They all turn to the computer engineer who has said nothing and say: "Well, what do you think?" "Ummm perhaps if we all get out of the car and get back in again?"

nite_monkey:
lol, thats pretty funny. I don't see how the computer tech's idea would work. I haven't heard that joke.

mouser:
I *think* the joke is that the computer engineer suggests the nonsensical idea that amounts to basically just "try it again", must like if your computer crashes, you just try rebooting it and hope it starts working. 

However my personal experience tells me the computer engineer's solution is by far the best:
1) it only takes a minute to try it, and if it works you've saved yourself a ton of time and effort vs the other suggestions.
2) let's face it, sometimes when you "try it again" it works..  the world is a mysterious place.

mrainey:
you just try rebooting it and hope it starts working
--- End quote ---


And lots of times it does ...

app103:
I heard this one just a little bit differently:

3 engineers travel on a desert road in a good old '76 VW Beetle. One is a mechanical engineer, the second one is an electric engineer and the last one is a computer engineer.

The VW Beetle starts making weird engine noises and stops. Then, the mechanical engineer goes back, looks at it for a couple hours and gives his veredict:

"This thing needs a complete overhaul of all friction components, plus the warpage limits of the engine heads are beyond specifications..."

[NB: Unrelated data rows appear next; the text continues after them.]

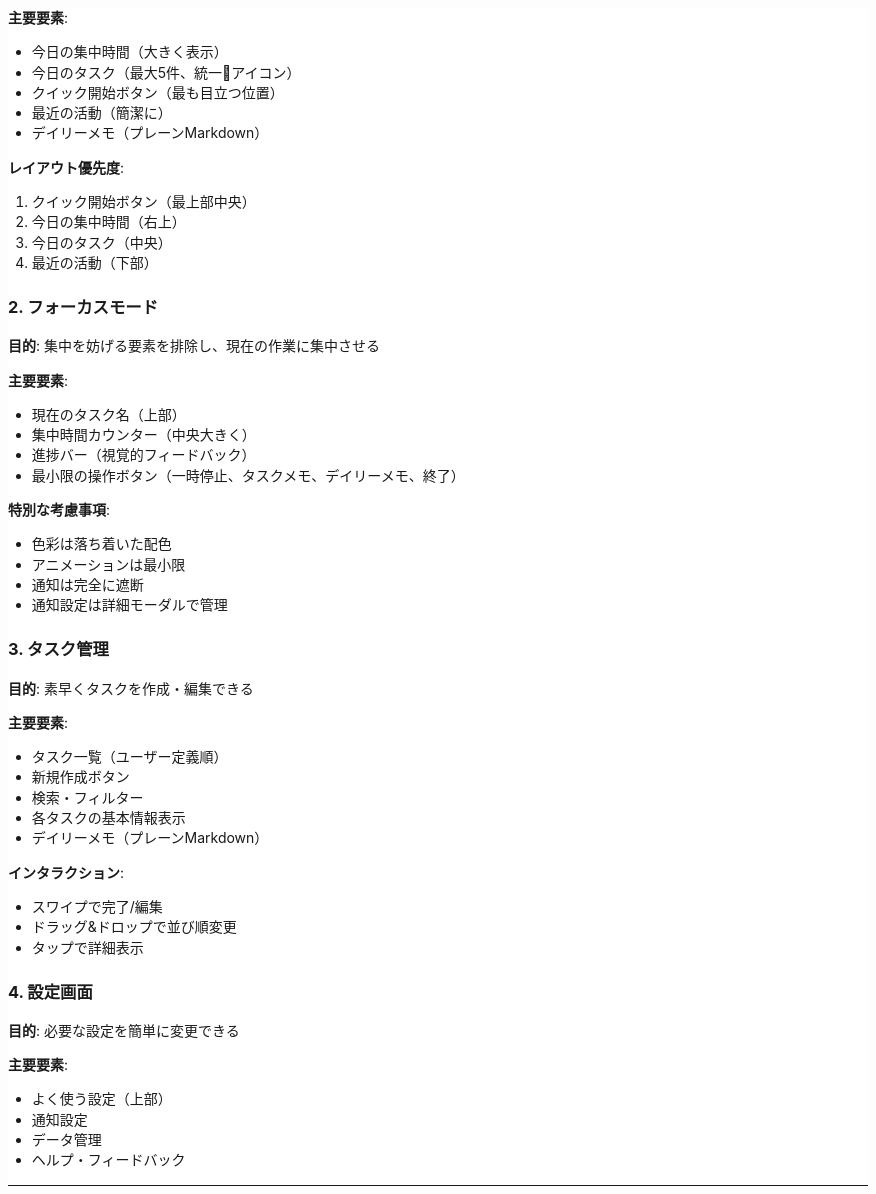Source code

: **主要要素**:
- 今日の集中時間（大きく表示）
- 今日のタスク（最大5件、統一📝アイコン）
- クイック開始ボタン（最も目立つ位置）
- 最近の活動（簡潔に）
- デイリーメモ（プレーンMarkdown）

**レイアウト優先度**:
1. クイック開始ボタン（最上部中央）
2. 今日の集中時間（右上）
3. 今日のタスク（中央）
4. 最近の活動（下部）

### 2. フォーカスモード
**目的**: 集中を妨げる要素を排除し、現在の作業に集中させる

**主要要素**:
- 現在のタスク名（上部）
- 集中時間カウンター（中央大きく）
- 進捗バー（視覚的フィードバック）
- 最小限の操作ボタン（一時停止、タスクメモ、デイリーメモ、終了）

**特別な考慮事項**:
- 色彩は落ち着いた配色
- アニメーションは最小限
- 通知は完全に遮断
- 通知設定は詳細モーダルで管理

### 3. タスク管理
**目的**: 素早くタスクを作成・編集できる

**主要要素**:
- タスク一覧（ユーザー定義順）
- 新規作成ボタン
- 検索・フィルター
- 各タスクの基本情報表示
- デイリーメモ（プレーンMarkdown）

**インタラクション**:
- スワイプで完了/編集
- ドラッグ&ドロップで並び順変更
- タップで詳細表示

### 4. 設定画面
**目的**: 必要な設定を簡単に変更できる

**主要要素**:
- よく使う設定（上部）
- 通知設定
- データ管理
- ヘルプ・フィードバック

---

The electrical engineer takes over and starts staring at the engine...after three hours he gives out his veredict:

"This thing isn't working because the voltage present on the battery is not enough, and the electromagnetic effect of the generator is too low for the car to run correctly..."

The computer engineer stares at the engine bay for 6 hours, looking under the mass of cables, hoses, until he stands up and tells his companions:
"We are doomed. I can't find the reset button on this thing!!!"


or this one:

Three engineers were riding in a car: a mechanical engineer, a chemical engineer, and a Microsoft software engineer. The car stalled, and they rolled it to the side of the road.

The mechanical engineer popped the hood, looked in and said "Look. The drive belt is loose. All we have to do is tighten it up and the car will work just fine."

The chemical engineer replied "No, that's all wrong. The problem is fuel contamination. We have to drain the fuel, filter it, and then everything will be A-OK."

The Microsoft software engineer told the other two "No, I've seen this problem before. We have to get back in the car, close all the windows, shut down the car, get out, get back in, start up the car, open all the windows, and then it will run."